免疫系の活性化で、重要な役割を果たすのが「サイトカイン」である。
サイトカインは、主に免疫系の細胞から分泌される低分子のタンパク質であり、細胞間の情報伝達の役割を担っている。
(参考)細胞の情報伝達に関与する物質 ・神経伝達物質:神経細胞のシナプス間での刺激伝達に関与している〔きわめて近いところで伝達〕 ・サイトカイン:免疫細胞が周囲にサイトカインを放出して、周りの細胞に影響を及ぼす〔近いところで伝達〕 ・ホルモン:ホルモンが血流で運ばれて、目的の臓器等で効果を発揮する〔遠いところにも伝達できる〕
①異物が侵入すると、自然免疫が迅速に対応する。異物を貪食し、その情報を司令塔であるヘルパーT細胞に伝える。
②ヘルパーT細胞は、サイトカインを放出し、免疫細胞を活性化させる。
活性化される免疫反応は、二つに大別できる。
③細胞障害性T細胞などが、直接、異常な細胞を攻撃する細胞性免疫
④B 細胞は形質細胞に変換し、抗体を産生する。
⑤抗体が異物を攻撃する液性免疫
免疫反応は、異物から自己を守るために必要な反応ではあるが、過剰な免疫反応は、さまざまな症状や疾患を引き起こす。
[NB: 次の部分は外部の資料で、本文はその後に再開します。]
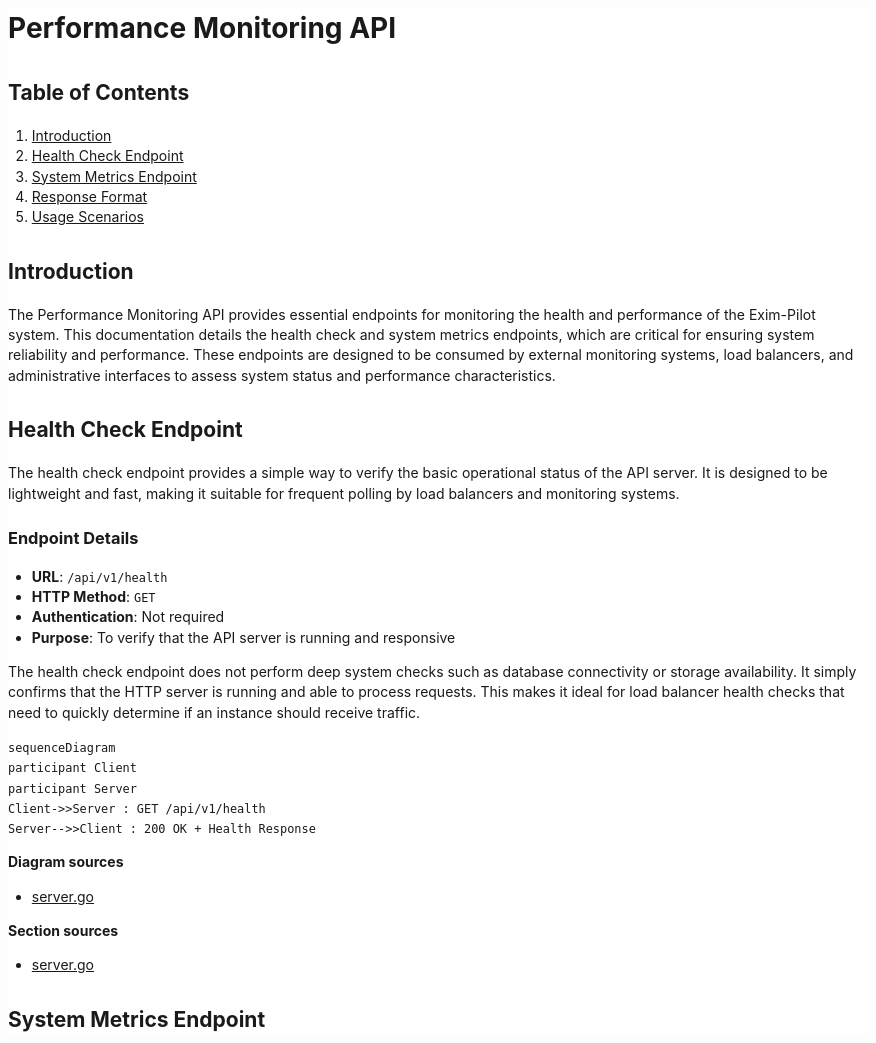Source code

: # Performance Monitoring API



## Table of Contents
1. [Introduction](#introduction)
2. [Health Check Endpoint](#health-check-endpoint)
3. [System Metrics Endpoint](#system-metrics-endpoint)
4. [Response Format](#response-format)
5. [Usage Scenarios](#usage-scenarios)

## Introduction
The Performance Monitoring API provides essential endpoints for monitoring the health and performance of the Exim-Pilot system. This documentation details the health check and system metrics endpoints, which are critical for ensuring system reliability and performance. These endpoints are designed to be consumed by external monitoring systems, load balancers, and administrative interfaces to assess system status and performance characteristics.

## Health Check Endpoint

The health check endpoint provides a simple way to verify the basic operational status of the API server. It is designed to be lightweight and fast, making it suitable for frequent polling by load balancers and monitoring systems.

### Endpoint Details
- **URL**: `/api/v1/health`
- **HTTP Method**: `GET`
- **Authentication**: Not required
- **Purpose**: To verify that the API server is running and responsive

The health check endpoint does not perform deep system checks such as database connectivity or storage availability. It simply confirms that the HTTP server is running and able to process requests. This makes it ideal for load balancer health checks that need to quickly determine if an instance should receive traffic.


```mermaid
sequenceDiagram
participant Client
participant Server
Client->>Server : GET /api/v1/health
Server-->>Client : 200 OK + Health Response
```


**Diagram sources**
- [server.go](file://internal/api/server.go#L256-L273)

**Section sources**
- [server.go](file://internal/api/server.go#L256-L273)

## System Metrics Endpoint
臓器移植された移植片を攻撃すると、拒絶反応が起こる。
自己を、誤って非自己であると認識して攻撃することで起こる、自己免疫性疾患。
これらの治療のために、免疫抑制薬が用いられる。
免疫抑制薬の作用機序
◯副腎皮質ステロイド薬
抗炎症作用・免疫抑制作用を持ち、臨床でもよく用いられる重要な薬である。
核内受容体に結合し、炎症・免疫作用に関する生体反応のスイッチをオフにする。
(詳細は、後述する)
◯カルシニューリン阻害薬
シクロスポリン
タクロリムス‥(日本で生まれた薬。臓器移植を成功するために非常に重要な薬)
カルシニューリンは、細胞内での情報伝達に関与している酵素であり、主に脳神経系に存在しており、免疫など、さまざまな生命現象に関与している。
ヘルパーT細胞は、サイトカインを放出して、免疫反応を活性化させる。その一つ、インターロイキン-2(IL-2)は、細胞性免疫を活性化させる。
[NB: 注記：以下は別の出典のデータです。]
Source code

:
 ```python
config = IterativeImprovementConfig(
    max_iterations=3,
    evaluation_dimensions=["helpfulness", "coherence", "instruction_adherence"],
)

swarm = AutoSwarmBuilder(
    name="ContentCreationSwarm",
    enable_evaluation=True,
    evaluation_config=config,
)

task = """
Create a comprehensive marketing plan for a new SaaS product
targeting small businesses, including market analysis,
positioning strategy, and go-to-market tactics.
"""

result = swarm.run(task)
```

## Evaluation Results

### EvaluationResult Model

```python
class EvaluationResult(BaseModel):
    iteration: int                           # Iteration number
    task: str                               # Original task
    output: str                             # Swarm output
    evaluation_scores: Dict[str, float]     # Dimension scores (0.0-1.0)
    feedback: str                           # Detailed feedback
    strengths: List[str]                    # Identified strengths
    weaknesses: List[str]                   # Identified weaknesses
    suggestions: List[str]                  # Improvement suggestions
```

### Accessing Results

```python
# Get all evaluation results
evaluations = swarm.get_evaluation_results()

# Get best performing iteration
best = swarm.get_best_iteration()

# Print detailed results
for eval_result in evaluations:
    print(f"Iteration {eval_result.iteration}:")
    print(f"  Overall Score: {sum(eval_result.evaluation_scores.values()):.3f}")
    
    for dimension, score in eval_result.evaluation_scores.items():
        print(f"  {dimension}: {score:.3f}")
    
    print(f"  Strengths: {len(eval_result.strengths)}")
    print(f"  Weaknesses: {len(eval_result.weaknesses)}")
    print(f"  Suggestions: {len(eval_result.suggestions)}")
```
カルシニューリンを阻害することで、IL-2 による細胞性免疫の活性化を抑制するため、免疫反応が抑制される。
◯代謝拮抗薬
ヘルパー T 細胞からの活性化の指令を受けて、免疫系の細胞が増殖し、免疫反応を起こす。
そのため、免疫細胞の細胞増殖を阻害することで、免疫反応が抑制される。
◯mTOR 阻害薬
mTOR とは、細胞増殖や血管新生に関与している。mTOR が活性化されると、細胞が増殖する。
免疫細胞の増殖を阻害することで、免疫反応を抑制する。
※作用機序を聞くと、抗癌薬と免疫抑制薬は似ていると感じると思いますが、その通り。
同じ薬が異なる用量で、免疫抑制薬・抗癌薬として使われているものもある。
したがって、共通する副作用として、増殖が盛んな細胞が減少する=血球減少などに注意しながら使用する。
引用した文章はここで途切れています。